Stored dataset items
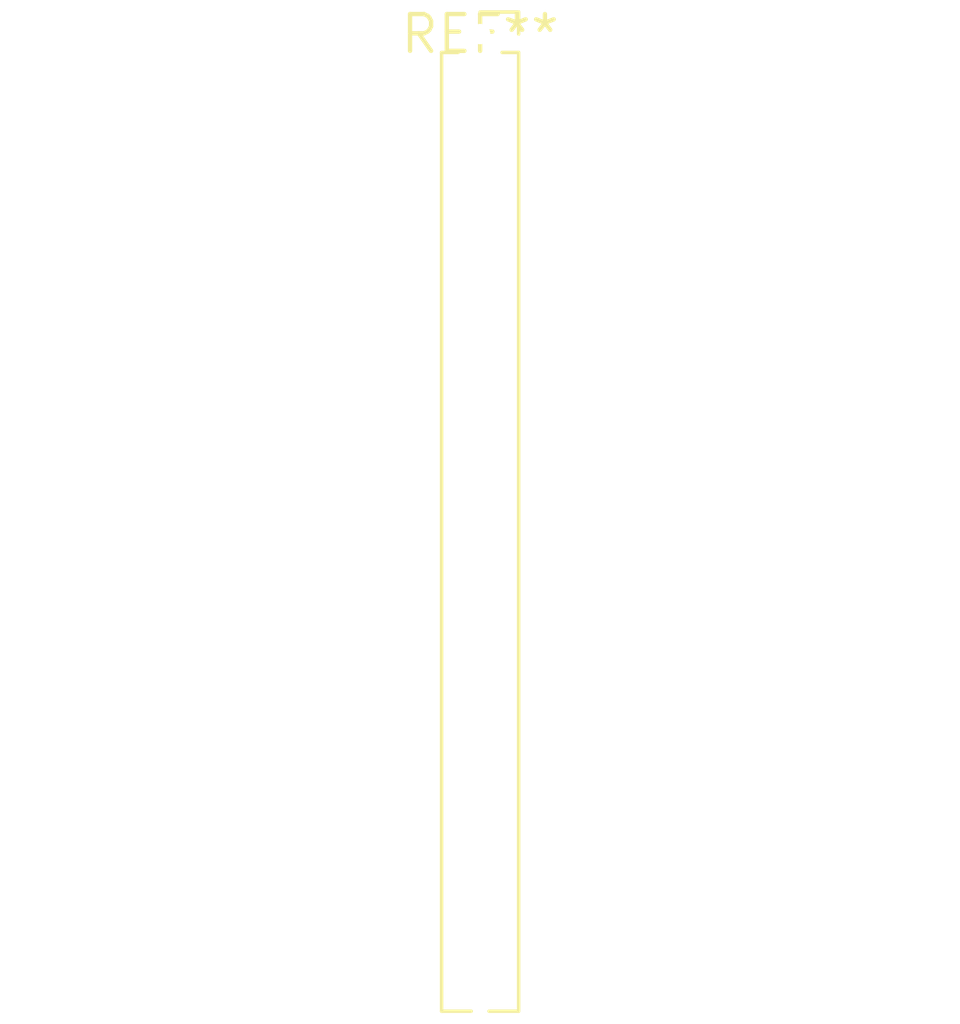
<source format=kicad_pcb>
(kicad_pcb (version 20240108) (generator pcbnew)

  (general
    (thickness 1.6)
  )

  (paper "A4")
  (layers
    (0 "F.Cu" signal)
    (31 "B.Cu" signal)
    (32 "B.Adhes" user "B.Adhesive")
    (33 "F.Adhes" user "F.Adhesive")
    (34 "B.Paste" user)
    (35 "F.Paste" user)
    (36 "B.SilkS" user "B.Silkscreen")
    (37 "F.SilkS" user "F.Silkscreen")
    (38 "B.Mask" user)
    (39 "F.Mask" user)
    (40 "Dwgs.User" user "User.Drawings")
    (41 "Cmts.User" user "User.Comments")
    (42 "Eco1.User" user "User.Eco1")
    (43 "Eco2.User" user "User.Eco2")
    (44 "Edge.Cuts" user)
    (45 "Margin" user)
    (46 "B.CrtYd" user "B.Courtyard")
    (47 "F.CrtYd" user "F.Courtyard")
    (48 "B.Fab" user)
    (49 "F.Fab" user)
    (50 "User.1" user)
    (51 "User.2" user)
    (52 "User.3" user)
    (53 "User.4" user)
    (54 "User.5" user)
    (55 "User.6" user)
    (56 "User.7" user)
    (57 "User.8" user)
    (58 "User.9" user)
  )

  (setup
    (pad_to_mask_clearance 0)
    (pcbplotparams
      (layerselection 0x00010fc_ffffffff)
      (plot_on_all_layers_selection 0x0000000_00000000)
      (disableapertmacros false)
      (usegerberextensions false)
      (usegerberattributes false)
      (usegerberadvancedattributes false)
      (creategerberjobfile false)
      (dashed_line_dash_ratio 12.000000)
      (dashed_line_gap_ratio 3.000000)
      (svgprecision 4)
      (plotframeref false)
      (viasonmask false)
      (mode 1)
      (useauxorigin false)
      (hpglpennumber 1)
      (hpglpenspeed 20)
      (hpglpendiameter 15.000000)
      (dxfpolygonmode false)
      (dxfimperialunits false)
      (dxfusepcbnewfont false)
      (psnegative false)
      (psa4output false)
      (plotreference false)
      (plotvalue false)
      (plotinvisibletext false)
      (sketchpadsonfab false)
      (subtractmaskfromsilk false)
      (outputformat 1)
      (mirror false)
      (drillshape 1)
      (scaleselection 1)
      (outputdirectory "")
    )
  )

  (net 0 "")

  (footprint "PinSocket_1x27_P1.27mm_Vertical" (layer "F.Cu") (at 0 0))

)

</source>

• ABOUT THIS TASK:
What is needed is every line of the records above that contains the word "CrtYd".

• OUTPUT FOR THIS EXERCISE:
    (46 "B.CrtYd" user "B.Courtyard")
    (47 "F.CrtYd" user "F.Courtyard")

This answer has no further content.